Cette focalisation sur l’objectif d’atteinte de la cible du déficit budgétaire fixée dans la loi de finance 2018 fatigue les ménages et tue les entreprises.
Lors de sa visite à la direction générale de la comptabilité publique et du trésor le 08 juin 2018, le ministre de l’économie disait : « L’environnement international a changé dans le second semestre de l’année 2017 avec la hausse du baril du pétrole, et on s’est retrouvé avec une moins-value de recettes de 130 milliards de fcfa.
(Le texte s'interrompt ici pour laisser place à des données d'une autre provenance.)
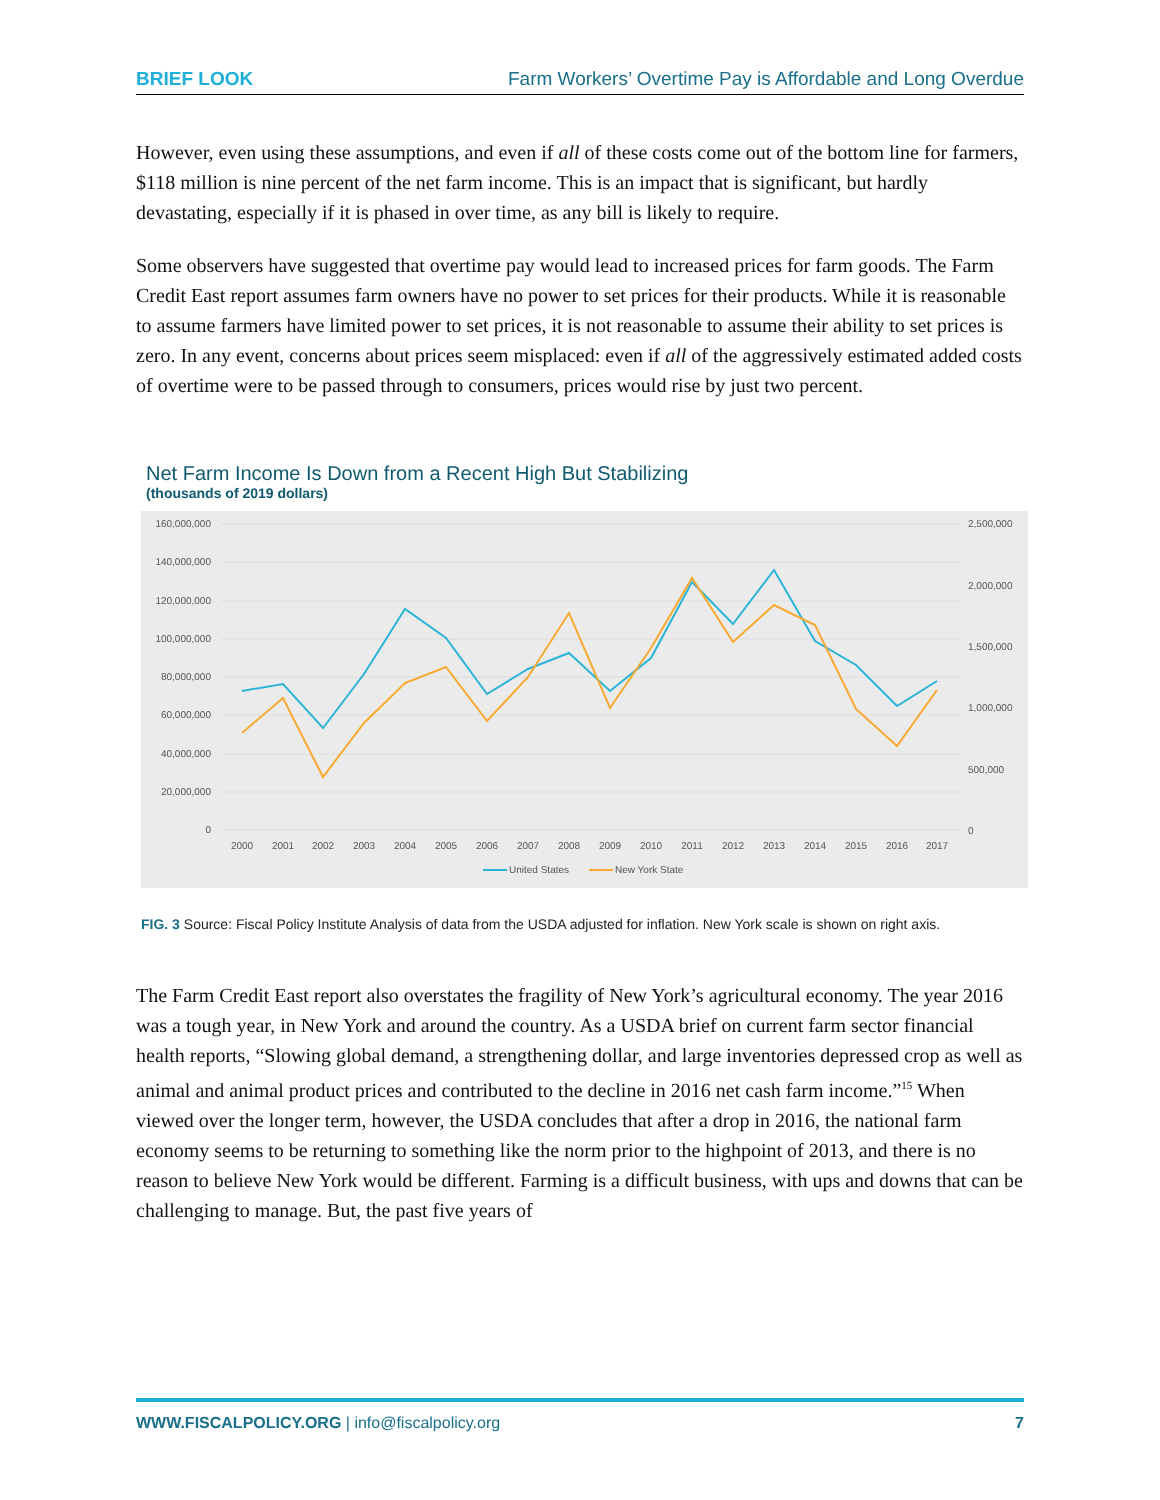BRIEF LOOK Farm Workers’ Overtime Pay is Affordable and Long Overdue
However, even using these assumptions, and even if all of these costs come out of the bottom line for farmers, $118 million is nine percent of the net farm income. This is an impact that is significant, but hardly devastating, especially if it is phased in over time, as any bill is likely to require.
Some observers have suggested that overtime pay would lead to increased prices for farm goods. The Farm Credit East report assumes farm owners have no power to set prices for their products. While it is reasonable to assume farmers have limited power to set prices, it is not reasonable to assume their ability to set prices is zero. In any event, concerns about prices seem misplaced: even if all of the aggressively estimated added costs of overtime were to be passed through to consumers, prices would rise by just two percent.
Net Farm Income Is Down from a Recent High But Stabilizing
(thousands of 2019 dollars)
160,000,000
140,000,000
120,000,000
100,000,000
80,000,000
60,000,000
40,000,000
20,000,000
0
2,500,000
2,000,000
1,500,000
1,000,000
500,000
0
2000
2001
2002
2003
2004
2005
2006
2007
2008
2009
2010
2011
2012
2013
2014
2015
2016
2017
United States
New York State
FIG. 3 Source: Fiscal Policy Institute Analysis of data from the USDA adjusted for inflation. New York scale is shown on right axis.
The Farm Credit East report also overstates the fragility of New York’s agricultural economy. The year 2016 was a tough year, in New York and around the country. As a USDA brief on current farm sector financial health reports, “Slowing global demand, a strengthening dollar, and large inventories depressed crop as well as animal and animal product prices and contributed to the decline in 2016 net cash farm income.”<sup>15</sup> When viewed over the longer term, however, the USDA concludes that after a drop in 2016, the national farm economy seems to be returning to something like the norm prior to the highpoint of 2013, and there is no reason to believe New York would be different. Farming is a difficult business, with ups and downs that can be challenging to manage. But, the past five years of
WWW.FISCALPOLICY.ORG | info@fiscalpolicy.org 7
Dans cette situation pareille, le gouvernement s’était engagé sur une cible de déficit budgétaire de 337 milliards dès lors, avec la moins-value de recettes, on pouvait partir de 337 milliards plus 130 milliards soit un déficit budgétaire de 6%. Si on l’avait fait, sur le marché on n’aurait pas eu ces taux (taux d’intérêt sur les obligations). Cela ôterait au Sénégal toute crédibilité. Durant cette période 2017, nous avons pensé tout faire pour que la cible du déficit soit respectée et reporté à certaines dépenses sur 2018. En 2018 on a fait des reports de dépenses mais l’environnement a continué de se dégrader ; le pétrole a atteint 80 dollars le baril ».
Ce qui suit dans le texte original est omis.